First Look: Often when perusing cigars, whether in a shop or online, the first thing you see is the band. That sometimes ornate piece of artwork adorning the shoulder of the cigar. Most of the time these bands are merely the name of the company that manufactured the cigar, but more often than not, they are masterpieces of the graphic arts in miniature. Colorful, sometimes with foil embellishments or embossed, they have become collectible art in and of themselves, while serving as the manufacturers signature crest.
There are at least a couple of theories about how and why cigar bands came into existence. One says that the bands were attached to prevent nicotine staining the smoker’s fingers, while another says it was of course, an early attempt at advertising. Either way, the question always asked, is whether or not to remove the band when smoking. In Europe, they tend to remove the band prior to smoking. Here in the U.S. we usually leave them on until we have finished smoking, primarily this is so that we don’t risk tearing the wrapper leaf, rendering our cigar hard to smoke properly.
The Smoke: Some think of cigars as just bigger, brown cigarettes. This could not of course be any further from fact. Smoke a cigar with the same drag and inhale method as you would a cigarette and you will not only miss the whole point of enjoyment, you might give yourself a rush, and may also end up a little queasy. Cigars contain significantly higher amounts of nicotine than cigarettes. In addition, it would be time consuming and very expensive.
A cigar should never be inhaled, ever. The smoke should roll around your mouth, imparting its flavor profile on your palate and its aroma on your nose. Take your time with your investment in pleasure, a good corona should take 30-40 minutes to smoke and a Churchill should take well over an hour. Feel the stick in your hand, roll it between your fingers, taste it, smell it, look at it. Experience the sensation of getting everything from the seed, to the leaf, to the earth in which it was grown, to the mastery of the artisan roller who crafted it into the fine cigar you hold in your hand.
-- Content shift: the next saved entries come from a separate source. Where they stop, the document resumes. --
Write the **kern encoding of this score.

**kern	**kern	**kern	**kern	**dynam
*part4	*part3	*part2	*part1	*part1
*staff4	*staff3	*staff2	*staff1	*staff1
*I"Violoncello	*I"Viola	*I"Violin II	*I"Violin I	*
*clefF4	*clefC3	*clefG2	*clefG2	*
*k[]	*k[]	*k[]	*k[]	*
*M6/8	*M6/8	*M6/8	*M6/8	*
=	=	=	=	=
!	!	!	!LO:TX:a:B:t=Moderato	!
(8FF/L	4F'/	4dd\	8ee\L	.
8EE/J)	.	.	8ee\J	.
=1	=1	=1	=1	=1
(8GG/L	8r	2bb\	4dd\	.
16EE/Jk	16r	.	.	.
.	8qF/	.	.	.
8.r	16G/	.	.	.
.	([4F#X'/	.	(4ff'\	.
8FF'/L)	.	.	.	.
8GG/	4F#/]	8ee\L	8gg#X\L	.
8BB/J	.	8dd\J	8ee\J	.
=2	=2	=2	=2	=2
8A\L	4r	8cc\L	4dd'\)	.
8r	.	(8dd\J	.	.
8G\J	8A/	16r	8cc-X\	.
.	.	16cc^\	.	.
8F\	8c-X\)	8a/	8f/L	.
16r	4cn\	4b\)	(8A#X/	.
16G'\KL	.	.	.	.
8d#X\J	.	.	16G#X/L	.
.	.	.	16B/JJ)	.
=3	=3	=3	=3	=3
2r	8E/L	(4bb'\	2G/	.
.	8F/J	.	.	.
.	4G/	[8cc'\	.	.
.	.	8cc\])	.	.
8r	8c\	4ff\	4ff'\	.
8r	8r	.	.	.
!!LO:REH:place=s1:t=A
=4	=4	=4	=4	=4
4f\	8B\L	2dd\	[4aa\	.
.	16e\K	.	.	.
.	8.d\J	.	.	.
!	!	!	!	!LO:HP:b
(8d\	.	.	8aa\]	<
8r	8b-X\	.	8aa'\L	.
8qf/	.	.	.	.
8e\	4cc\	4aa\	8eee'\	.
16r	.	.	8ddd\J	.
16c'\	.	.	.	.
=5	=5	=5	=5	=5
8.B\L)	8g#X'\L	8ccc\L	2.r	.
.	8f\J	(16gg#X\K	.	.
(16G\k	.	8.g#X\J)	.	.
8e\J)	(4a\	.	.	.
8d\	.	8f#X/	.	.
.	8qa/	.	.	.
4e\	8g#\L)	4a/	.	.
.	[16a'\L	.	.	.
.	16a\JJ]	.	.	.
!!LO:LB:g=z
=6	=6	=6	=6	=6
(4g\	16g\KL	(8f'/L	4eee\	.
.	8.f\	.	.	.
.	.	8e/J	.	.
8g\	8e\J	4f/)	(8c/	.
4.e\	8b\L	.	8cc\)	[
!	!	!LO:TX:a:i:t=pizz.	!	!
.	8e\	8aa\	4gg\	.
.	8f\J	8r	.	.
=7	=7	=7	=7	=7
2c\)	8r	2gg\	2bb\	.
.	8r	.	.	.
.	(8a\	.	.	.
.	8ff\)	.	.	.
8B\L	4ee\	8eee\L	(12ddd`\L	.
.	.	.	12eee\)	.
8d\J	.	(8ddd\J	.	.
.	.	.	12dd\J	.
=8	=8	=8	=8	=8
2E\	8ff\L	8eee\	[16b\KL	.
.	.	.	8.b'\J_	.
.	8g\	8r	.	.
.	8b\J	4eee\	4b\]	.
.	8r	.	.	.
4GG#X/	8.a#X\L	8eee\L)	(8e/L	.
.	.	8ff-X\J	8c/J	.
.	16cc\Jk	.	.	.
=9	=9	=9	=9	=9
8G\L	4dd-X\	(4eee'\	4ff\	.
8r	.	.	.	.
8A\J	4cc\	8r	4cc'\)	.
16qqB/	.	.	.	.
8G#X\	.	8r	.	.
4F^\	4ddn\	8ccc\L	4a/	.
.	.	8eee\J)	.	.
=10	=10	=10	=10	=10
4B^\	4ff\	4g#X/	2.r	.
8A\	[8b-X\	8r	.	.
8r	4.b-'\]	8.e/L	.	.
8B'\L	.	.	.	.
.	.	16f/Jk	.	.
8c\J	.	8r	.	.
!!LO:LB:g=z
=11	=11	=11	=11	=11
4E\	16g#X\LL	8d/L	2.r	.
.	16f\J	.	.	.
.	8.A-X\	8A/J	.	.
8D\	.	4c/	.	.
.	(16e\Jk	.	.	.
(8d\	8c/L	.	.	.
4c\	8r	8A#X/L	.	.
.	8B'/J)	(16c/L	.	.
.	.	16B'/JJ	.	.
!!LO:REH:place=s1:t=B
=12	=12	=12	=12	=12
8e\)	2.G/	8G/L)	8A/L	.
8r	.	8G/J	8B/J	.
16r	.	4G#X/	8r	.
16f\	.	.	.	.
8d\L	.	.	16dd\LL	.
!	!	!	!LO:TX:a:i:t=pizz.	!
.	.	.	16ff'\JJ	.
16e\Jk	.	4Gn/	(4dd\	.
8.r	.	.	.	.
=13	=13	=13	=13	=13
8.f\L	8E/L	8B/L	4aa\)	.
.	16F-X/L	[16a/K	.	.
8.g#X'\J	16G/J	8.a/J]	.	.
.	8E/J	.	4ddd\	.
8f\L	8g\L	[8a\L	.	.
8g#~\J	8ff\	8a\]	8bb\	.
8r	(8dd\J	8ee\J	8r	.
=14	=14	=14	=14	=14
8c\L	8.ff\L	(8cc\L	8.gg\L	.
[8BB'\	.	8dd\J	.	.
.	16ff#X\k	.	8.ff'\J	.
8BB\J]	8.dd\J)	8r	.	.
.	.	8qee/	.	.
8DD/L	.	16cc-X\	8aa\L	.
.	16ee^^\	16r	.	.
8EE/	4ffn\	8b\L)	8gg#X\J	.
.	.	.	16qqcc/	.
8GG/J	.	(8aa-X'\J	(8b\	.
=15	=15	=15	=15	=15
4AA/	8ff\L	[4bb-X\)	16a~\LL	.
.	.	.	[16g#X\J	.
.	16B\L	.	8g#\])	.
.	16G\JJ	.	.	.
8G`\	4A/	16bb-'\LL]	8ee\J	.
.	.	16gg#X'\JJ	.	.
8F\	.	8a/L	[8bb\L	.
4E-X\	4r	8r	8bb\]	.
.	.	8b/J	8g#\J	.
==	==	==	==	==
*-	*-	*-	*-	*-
If your cigar should go out, and it will, gently tap the ash to reveal the foot end, and after you have blown through it to expel any stale smoke, relight it. Relax and enjoy. Life is too short to rush a cigar.
The Ash: If you are smoking your cigar properly, long smooth pulls, not short, quick puffs. You will see a significant difference in your ash. It will burn down and be replaced by an even round ash. Ash color can also signify the quality of your cigar, A white ash is usually a far superior cigar, or at least one that came from very good soil, much like a fine wine is indicative of the vineyard soil in which it grows. A grey ash is preferable to black, because black ash just means the cigar was too moist. To keep your cigars at optimal smoking humidity, remember 70-70, seventy degree temperature and 70% humidity.
You do not need to constantly tap, or flick your ash off, it will fall by itself eventually. But if you must tap, do it gently so as not to disturb the burn. A story is told about Clarence Darrow the famous Scopes “monkey trial” attorney. Wanting to distract jurors from paying too much attention to his opponent, William Jenning Bryant, he lit up a cigar. As the ash at the end of his cigar became longer and longer as he paced about the courtroom, the jurors were amazed at the length, wondering when it would fall. Unbeknownst to them, Mr. Darrow had secreted a wire in his cigar, designed to hold the ash from falling, keeping the jurors wondering and not paying attention to attorney Bryant. Of course the ruse did not affect the outcome of the trial, as Scope was found guilty and levied a fine of $100.00 or about $1500 in today’s money.
The End: When your cigar has been smoked, relit and smoked again, there is no need to stub it out like a cigarette. Left alone it will go out, resting on your ashtray, and when all is said and done, what is left? Why, that cigar band we mentioned above, that can now be safely removed and saved as a collectible or memento. Fill a shadow box with them, paste them to some wood and decoupage or toss them in your workshop drawer until you have hundreds. You could even paste them in a smoking journal with notes about the palate, mouth-feel and aroma of each cigar you sample. However you use the band, it will always stand as a reminder of the time you spent enjoying a natural, organic product whose sole purpose was to give you pleasure. And that, is what cigars do best.